Volksvertreter entscheiden gegen das Volk – 73 Prozent der Bundestagsabgeordneten verlängerten Bundeswehrmandat

Von René Heilig *

Der Bundeswehreinsatz in Afghanistan wird bis zum 31. Januar 2012 verlängert. Das entschied gestern die Mehrheit der Bundestagsabgeordneten.

Für den Antrag der schwarz-gelben Bundesregierung zur Verlängerung des Bundeswehreinsatzes in Afghanistan stimmten 419 Abgeordnete. Es gab 116 Gegenstimmen und 43 Enthaltungen. Das entspricht einer Zustimmung von 72,5 Prozent – etwas weniger als bei der letzten ISAF-Mandatsentscheidung vom Februar 2010, als 73,2 Prozent der Abgeordneten für eine Verlängerung gestimmt hatten.

Weitaus stärker als im Parlament stieg die Ablehnung des Kriegseinsatzes in der Bevölkerung. Laut ZDF-Politbarometer halten 59 Prozent der Deutschen den Afghanistan-Einsatz für nicht richtig. Nur 37 Prozent sind dafür; vor einem Jahr waren es noch 45 Prozent.

Das Parlament bestätigte den möglichen Einsatz von 5350 Soldaten. Die angeblichen Kosten lägen bei 1,06 Milliarden Euro. Vorrangiges Einsatzgebiet bleibe der Norden Afghanistans, in anderen Landesteilen sind »zeitlich und im Umfang begrenzte Einsätze« zulässig. Nach wie vor könnte man die gerade abgezogenen Tornado-Jets in Afghanistan stationieren.
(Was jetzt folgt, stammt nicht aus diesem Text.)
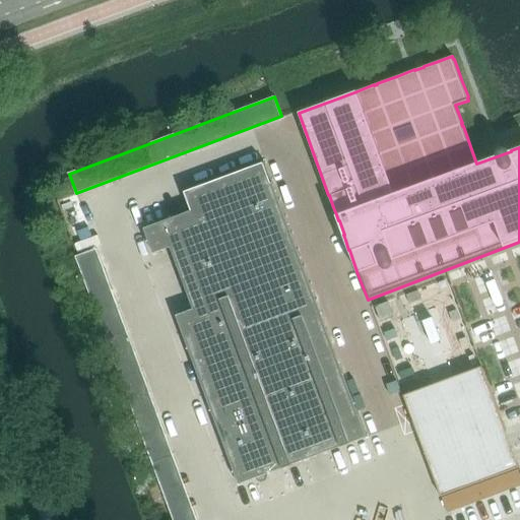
[(367,437),(321,315),(264,160),(182,191),(190,212),(144,229),(153,254),(171,247),(193,309),(176,316),(239,484),(367,437)]
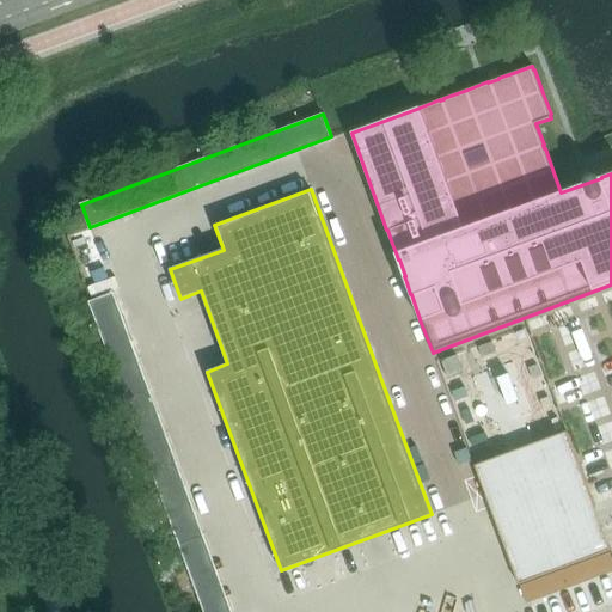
[(232,611),(114,293),(90,301),(204,611),(232,611)]
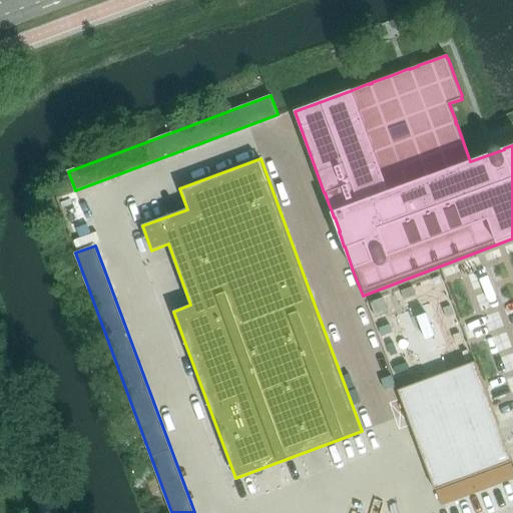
[(441,505),(512,478),(512,465),(475,362),(399,390),(441,505)]
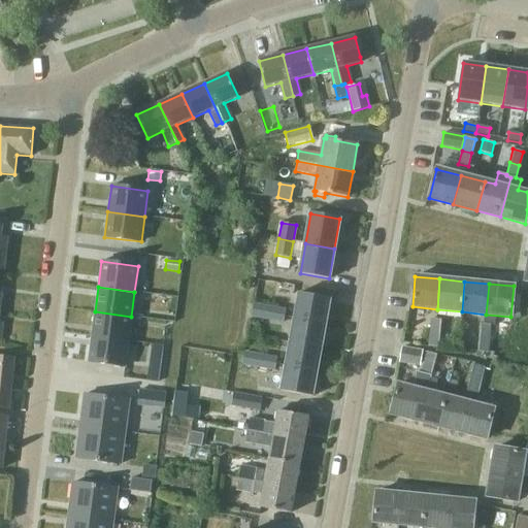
[(325,324),(329,299),(299,294),(295,319),(325,324)]
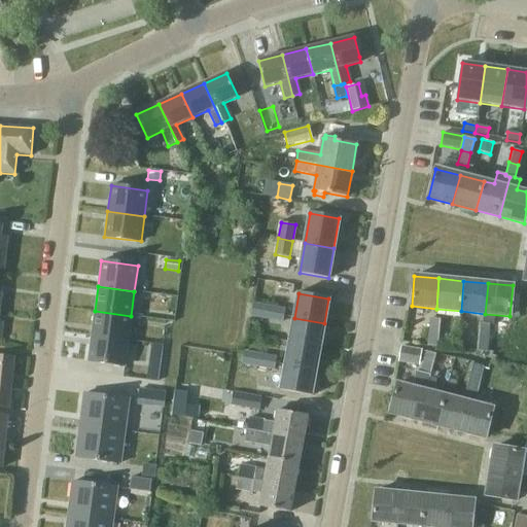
[(269,308),(252,305),(250,317),(266,320),(269,308)]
Neu ist, dass eine Reduzierung der Truppenpräsenz ab Ende 2011 in Aussicht gestellt wird, »soweit die Lage dies erlaubt«.

Aus der SPD-Fraktion gab es 20 Nein-Stimmen, 8 Abgeordnete enthielten sich. Von 63 Grünen stimmten nach Angaben des Abgeordneten Hans-Christian Ströbele 22 gegen das Mandat. Die Mitglieder der Linksfraktion lehnten den Afghanistan-Einsatz grundsätzlich ab. Der Chef der linken Parlamentarier, Gregor Gysi, appellierte an SPD und Grüne: »Treten Sie aus der Kriegskoalition aus!« Er forderte einen vollständigen deutschen Abzug bis September. Ein entsprechendes Ausstiegsprogramm hat seine Partei vorgelegt.

Grünen-Fraktionschef Jürgen Trittin attackierte stattdessen die LINKE, weil sie NATO und Taliban gleichsetze. Der Regierung warf er vor, im Mandat sei unklar, wie lange Soldaten und Aufbauhelfer dort noch »in äußerster Gefahr« ihren Kopf hinhalten müssten. Das Mandat enthalte statt eines klaren Abzugsdatums »1000 Hintertüren«. Dabei habe die politische Führung die Pflicht, eine »zeitlich klare Perspektive« zu geben. Trittins Vize Hans-Christian Ströbele kritisierte konsequenter, dass Deutschland »zu einer kriegführenden Nation geworden« ist.

Die FDP-Fraktionsvorsitzende Birgit Homburger attackierte sowohl das Verhalten der Linksfraktion wie das der Grünen als verantwortungslos. Sigmar Gabriel, Chef der SPD, unter deren Regentschaft der Afghanistan-Einsatz 2001 begonnen wurde, versuchte ein neues Profil zu gewinnen. Er griff Minister Guttenberg wegen seines Krisenmanagements zu mehreren Bundeswehr-Affären an: »In Afghanistan und auch sonst wo, da braucht die Bundeswehr einen ruhigen Regisseur, aber nicht einen schillernden Darsteller.«

Angesichts der erneuten eklatanten Missachtung des Wähler- und Bürgerwillens durch die Parlamentsmehrheit dürfe man sich nicht wundern, wenn sich immer größere Teile der Bevölkerung von ihren »Vertreter/innen« nicht mehr vertreten fühlen, merkte Peter Strutynski, Sprecher des Bundesausschusses Friedensratschlag, zur Abstimmung im Bundestag an.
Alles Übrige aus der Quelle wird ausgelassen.